Downhill economy

By JASON O'BRYAN  |  November 18, 2008

The powder: close, cheap, open at night

The ice: small, monotonous upon frequent visits.

WACHUSETT MOUNTAIN — PRINCETON, MASSACHUSETTS
Located 52.5 miles away, Wachusett is one of the taller mountains in Massachusetts, with a vertical drop of 1000 feet and 105 acres of terrain. Offering night skiing until 10 pm, Wachusett is particularly useful in conjunction with the MBTA Ski-Train, which has been revived for it's second year. Take the Fitchberg line out of North Station to Fitchberg (about 90 minutes), and on weekends, Wachusett offers a free shuttle from the station to the mountain and then back again at night. (The Ski-Train schedule is not posted yet, but Wachusett confirms it will be similar to last year's). Lift tickets are mid-range, $39 to $52 weekdays and $47 to $52 weekends with $34 rentals, and various discounts for groups of four, 15, and 20. Additionally, all 22 of its runs are covered by snowmakers, so you don't have to cross your fingers and pray.

The powder: Easy access, good balance between size and price, close to home.

The ice: Miss the last train, and you're stuck in Princeton. Good luck.

CROTCHED MOUNTAIN — BENNINGTON, NEW HAMPSHIRE
Crotched has carved out a niche for itself in the college market for one very good reason: you can ski until 3 am. Located 81.1 miles away, Crotched offers a series of specials to lure in the youth: Friday is College Night with $29 lift tickets, $22 for weeknights from 5 to 9 pm. "Twofer Tuesdays" is $22 for groups of two, live music every Saturday night, and Friday and Saturday "Midnight Madness" is $29 from 9 pm to 3 am. It's slightly smaller than Wachusett with a 875-foot vertical drop, 75 ski acres, and five lifts, but like Wachusett, 100 percent of it's runs are covered by snowmakers. The drawback to Crotched is that it's in Bennington, New Hampshire, which has apparently been forsaken by all bus and rail companies. This also means that it's very often less crowded, if you can get up there.

The powder: Best night skiing in New England, cheap, supplementary activities.

The ice: Hard to get to without the luxury of a car, and who wants to drive home at 3 am?

OVERNIGHT TRIPPER
Looking for a night away? With your thighs burning and your toes numb, taking a train or bus home doesn't sound half as appealing as taking those goddamn boots off and sitting by some kind of open flame with hot chocolate or cold beer. Public transportation options are limited but they do exist, for those of us with the lack of money or abundance of wisdom to not own a car in Boston.

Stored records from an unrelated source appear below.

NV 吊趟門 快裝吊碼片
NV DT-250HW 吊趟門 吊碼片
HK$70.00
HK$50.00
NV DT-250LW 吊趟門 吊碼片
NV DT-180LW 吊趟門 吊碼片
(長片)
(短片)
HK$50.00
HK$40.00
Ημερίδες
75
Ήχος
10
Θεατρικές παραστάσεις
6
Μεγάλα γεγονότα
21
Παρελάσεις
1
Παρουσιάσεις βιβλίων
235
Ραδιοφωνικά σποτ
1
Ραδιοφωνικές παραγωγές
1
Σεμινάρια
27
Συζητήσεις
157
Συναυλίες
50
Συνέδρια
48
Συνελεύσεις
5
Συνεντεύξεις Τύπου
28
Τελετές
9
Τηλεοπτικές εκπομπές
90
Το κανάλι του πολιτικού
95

CANNON MOUNTAIN — FRANCONIA NOTCH, NEW HAMPSHIRE
Cannon Mountain is big. At 2146 feet, it's twice the height of Wachusett, with 50 percent more ski acres and three times the number of runs. It's 143 miles away — a good drive or a bus ride. Concord Coachlines runs a bus from Boston to Lincoln, New Hampshire, and a taxi service called the Shuttle Connection picks you up and takes you the 15 minutes to Franconia Notch (the same bus can also access Loon Mountain, located in Lincoln itself). Cannon has deals for college students as well, $46 lift tickets against the $64 standard adult fare, and two-for-one Tuesdays and Thursdays for everyone. Ski magazine named Cannon No. 1 for value in the East, which is all nice and good so long as you can get to it. The problem with the bus is that the $50 round-trip ticket is designed for Boston commuters, so it runs only once a day, 6:15 pm out of Boston and 7:15 am out of Lincoln . . . which means two nights for only one day of skiing. Depending on your plans, you may be better off renting a car.